All’epoca fu un’enorme successo sia in ambienti domestici che spazi collettivi e col tempo è stata riprodotta in varianti, migliorata nella comodità di seduta e schienale, e rivisitata anche grazie alle collaborazioni dell’azienda con brand e designers internazionali, fino a diventare un oggetto di design amato dai cultori sia d’antiquariato, sia amanti della classicità e del gusto minimal retrò.

sedia thonet
Era la sedia preferita di Brahms e di Lenin, di Tolstoj e di Renoir, di Marilyn Monroe e di Liza Minnelli. Le Corbusier la considerava il miglior prodotto di design mai creato, una straordinaria integrazione di tecnica e di stile. E’ esposta nei maggiori musei di Design del mondo come il MOMA di New York o il Vitra Museum in Germania.
Un design semplice e lineare, ma di alta fattura di matrice artigianale nella sua anima, rendono la sedia Thonet nella scena postmoderna un classico d’effetto in vari ambienti. Date un’occhiata a queste immagini di interni più significative che ho raccolto e ditemi se non è una sedia up-to-date!
soggiorno sedia thonet
Un soggiorno in black and white; giocare con lo sfondo neutro e arredi diversi ma dello stesso colore è un’ottima strategia per creare  armonia e personalità ad un’interno.

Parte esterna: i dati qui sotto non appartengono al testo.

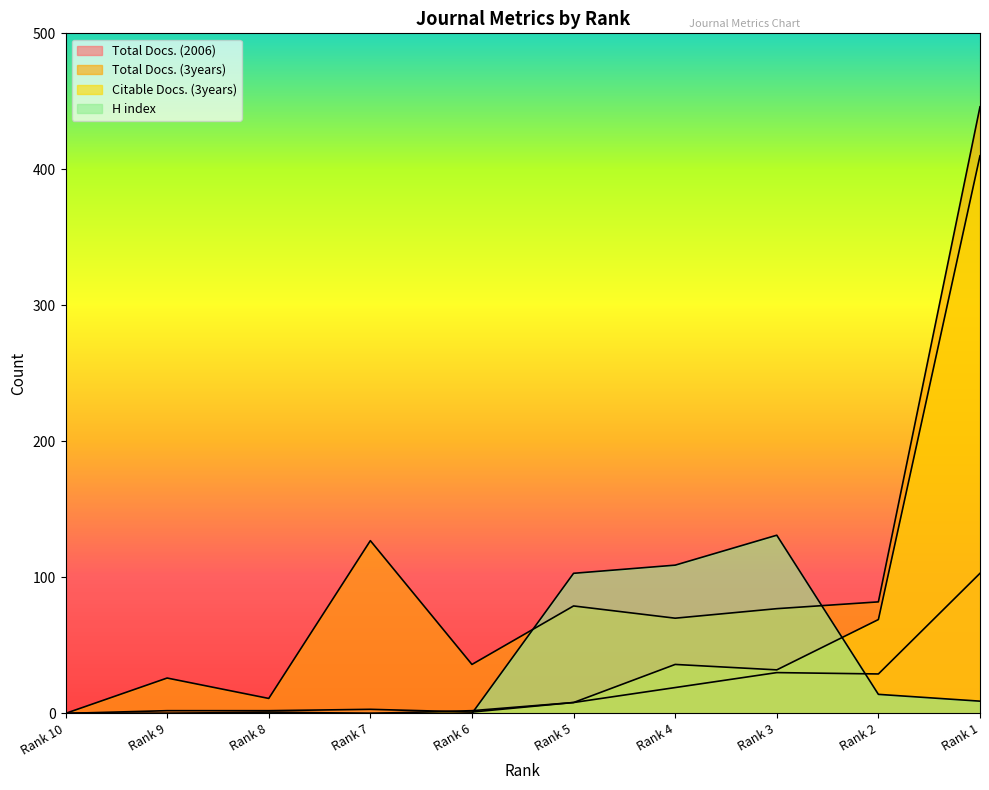

Which series has the widest spread of values?

Total Docs. (3years)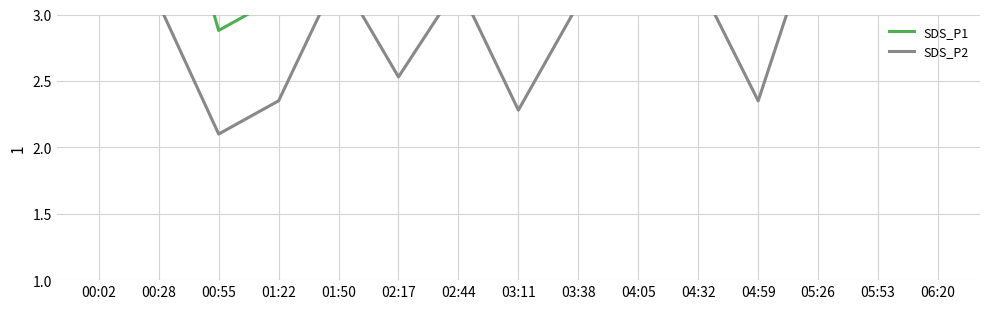

What is the sum of all SDS_P1 values?

65.2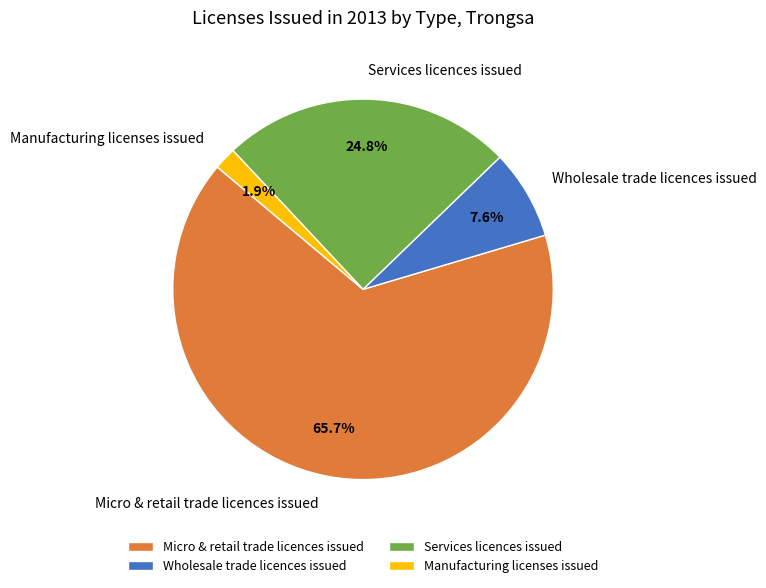

Which has a higher value, Wholesale trade licences issued or Manufacturing licenses issued?

Wholesale trade licences issued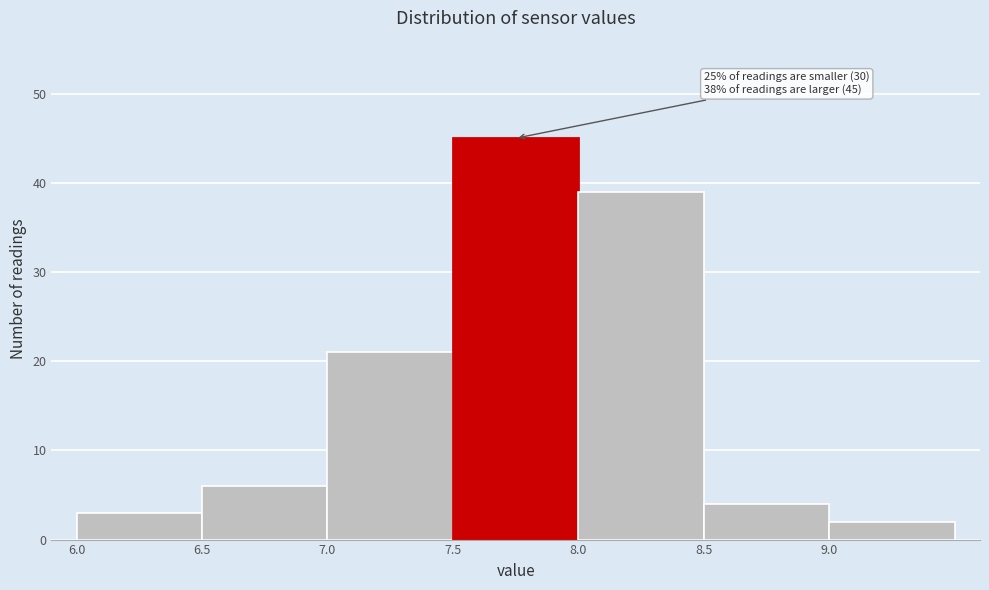

Over which range of the x-axis is the bar tallest?

7.5 to 8.0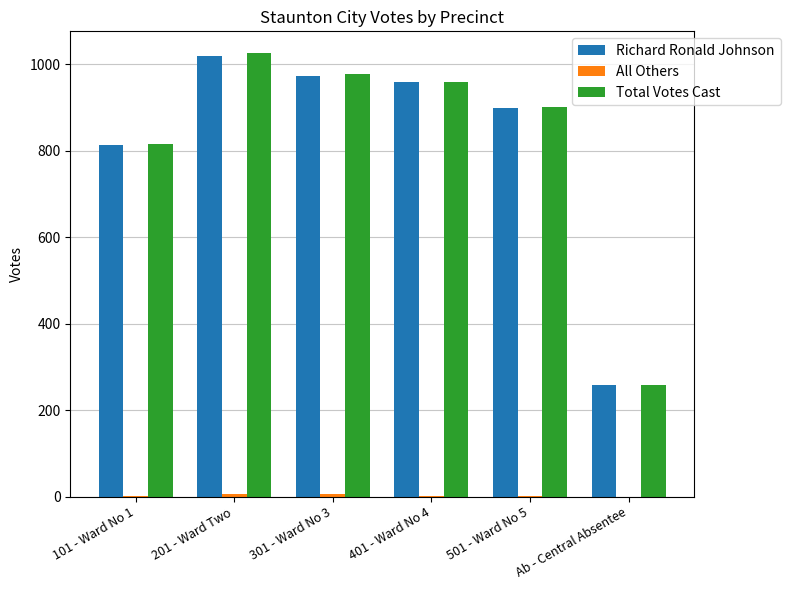

Which series has the largest range (max minus min)?

Total Votes Cast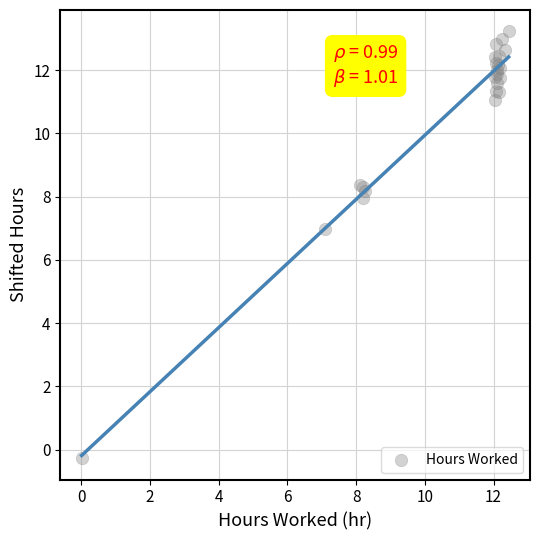

What Y value in the scatter plot is closest to 6?

7.0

Apprezzo molto i contrasti ben armonizzati tra classico, antico e moderno, che per me sono i caratteri distintivi dello stile eclettico italiano, dove convivono varie personalità ma nessuna domina realmente o ha senso di esistere senza un’altra, e questo rende la Thonet, oltre che per nostalgia affettiva agli interni delle case della mia infanzia, una delle mie preferite.